A collaborative analysis by clinical trial sponsors and academic experts of anti-transgene SAEs in studies of gene therapy for DMD


Topic:

Clinical Trials

Poster Number: 44

Author(s):

Carsten Bonnemann, MD, NIH, Beth Belluscio, MD, PhD, Pfizer, Serge Braun, PhD, Genethon, Carl Morris, PhD, Solid Biosciences, Teji Singh, MD, Sarepta Therapeutics, Francesco Muntoni, MD, Great Ormond Street Institute of Child Health, London, UK

Background: Four sponsors have ongoing clinical trials to evaluate the safety and/or efficacy of investigational gene therapies for the treatment of Duchenne muscular dystrophy (DMD). All approaches use an adeno-associated virus, albeit of different serotypes, to deliver various versions of a shortened dystrophin transgene. SAEs characterized by muscle weakness with variable cardiac involvement occurred with a strikingly similar clinical presentation and time course in trials of several therapies. The sponsors collaborated to share relevant clinical and laboratory data from all trials with an international panel of experts in order to further the understanding of the SAEs, minimize their recurrence, and assess potential therapeutic and preventative strategies.

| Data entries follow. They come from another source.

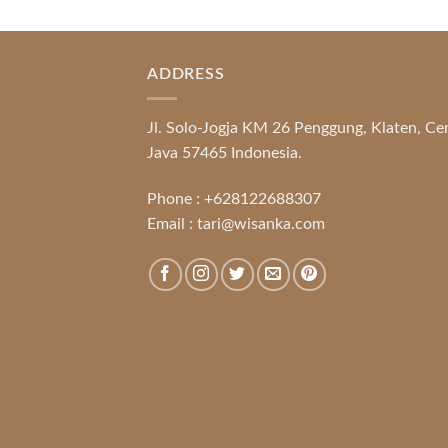
ADDRESS
Jl. Solo-Jogja KM 26 Penggung, Klaten, Ce
Java 57465 Indonesia.
Phone :
+628122688307
Email :
tari@wisanka.com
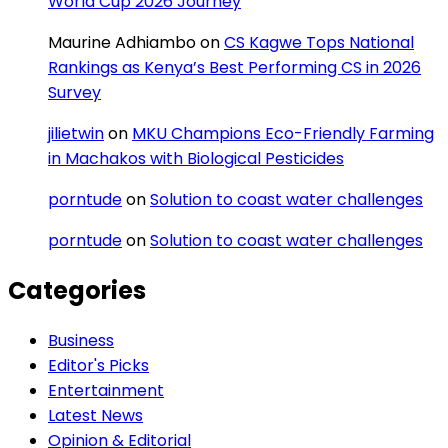
World Cup 2026 Journey
Maurine Adhiambo
on
CS Kagwe Tops National
Rankings as Kenya’s Best Performing CS in 2026
Survey
jilietwin
on
MKU Champions Eco-Friendly Farming
in Machakos with Biological Pesticides
porntude
on
Solution to coast water challenges
porntude
on
Solution to coast water challenges
Categories
Business
Editor's Picks
Entertainment
Latest News
Opinion & Editorial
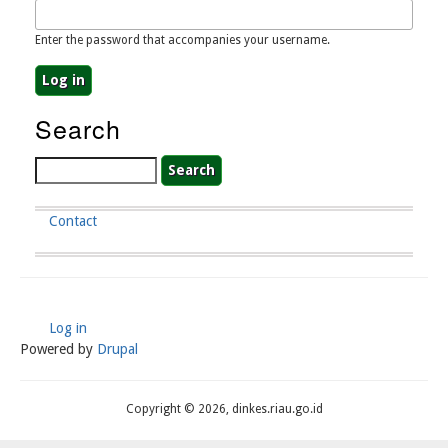
Enter the password that accompanies your username.
Search
Search
Contact
Footer
Menu
Log in
User
Powered by
Drupal
Account
Menu
Copyright © 2026, dinkes.riau.go.id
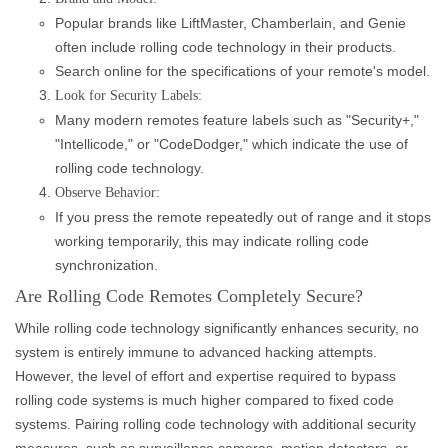
Popular brands like LiftMaster, Chamberlain, and Genie
often include rolling code technology in their products.
Search online for the specifications of your remote's model.
Look for Security Labels:
Many modern remotes feature labels such as "Security+,"
"Intellicode," or "CodeDodger," which indicate the use of
rolling code technology.
Observe Behavior:
If you press the remote repeatedly out of range and it stops
working temporarily, this may indicate rolling code
synchronization.
Are Rolling Code Remotes Completely Secure?
While rolling code technology significantly enhances security, no
system is entirely immune to advanced hacking attempts.
However, the level of effort and expertise required to bypass
rolling code systems is much higher compared to fixed code
systems. Pairing rolling code technology with additional security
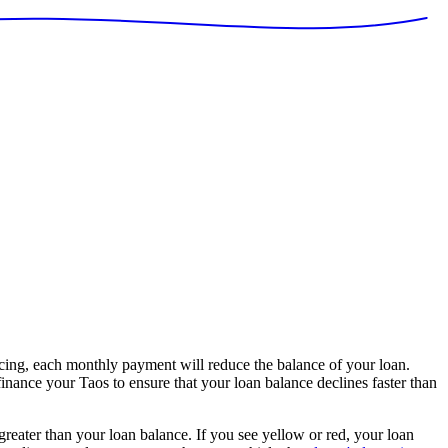
ing, each monthly payment will reduce the balance of your loan.
finance your Taos to ensure that your loan balance declines faster than
 greater than your loan balance. If you see yellow or red, your loan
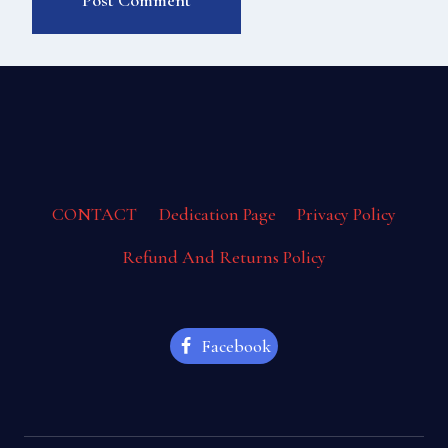
CONTACT
Dedication Page
Privacy Policy
Refund And Returns Policy
Facebook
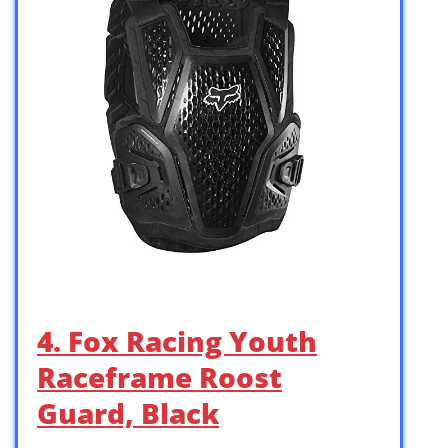
4. Fox Racing Youth
Raceframe Roost
Guard, Black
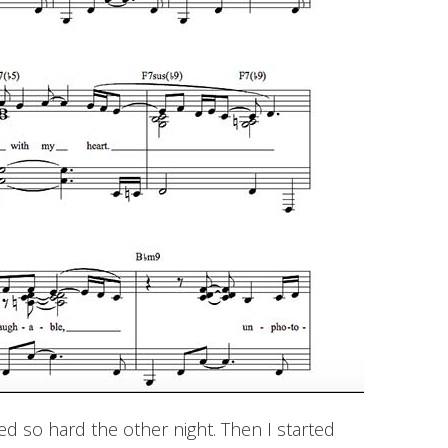
ed so hard the other night. Then I started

Summary of SAEs: Onset of symptoms, including leg and bulbar muscle weakness, occurred approximately 2-3 weeks following investigational gene therapy infusion. Severe respiratory muscle compromise occurred in some cases. When cardiac involvement occurred, increased cardiac troponin-I levels were observed. Following various immunosuppressive therapies, cardiac enzyme levels normalized and strength improved over the course of 3 months.

Potential mechanism: Given similar events across investigational products, the mechanism is unlikely to be related to the capsid or promoter type. Laboratory data suggest a T-cell mediated immune response to the transgene protein as the most likely mechanism. The SAEs occurred in patients having genomic deletions affecting N-terminal epitopes which are present in the transgene protein, likely resulting in a cross-reactive immunological material (CRIM)-negative setting. A plan for further investigation was outlined to comprehensively define the immune mechanism and associated risk factors.

Conclusions: An open collaboration among four sponsors of ongoing studies and multiple academic experts identified an anti-transgene mechanism and associated risk factors for observed SAEs, discussed mitigating strategies, and identified data to be collected prospectively. This collaborative approach and its conclusions may have implications to mitigate risks in gene therapy development programs beyond DMD.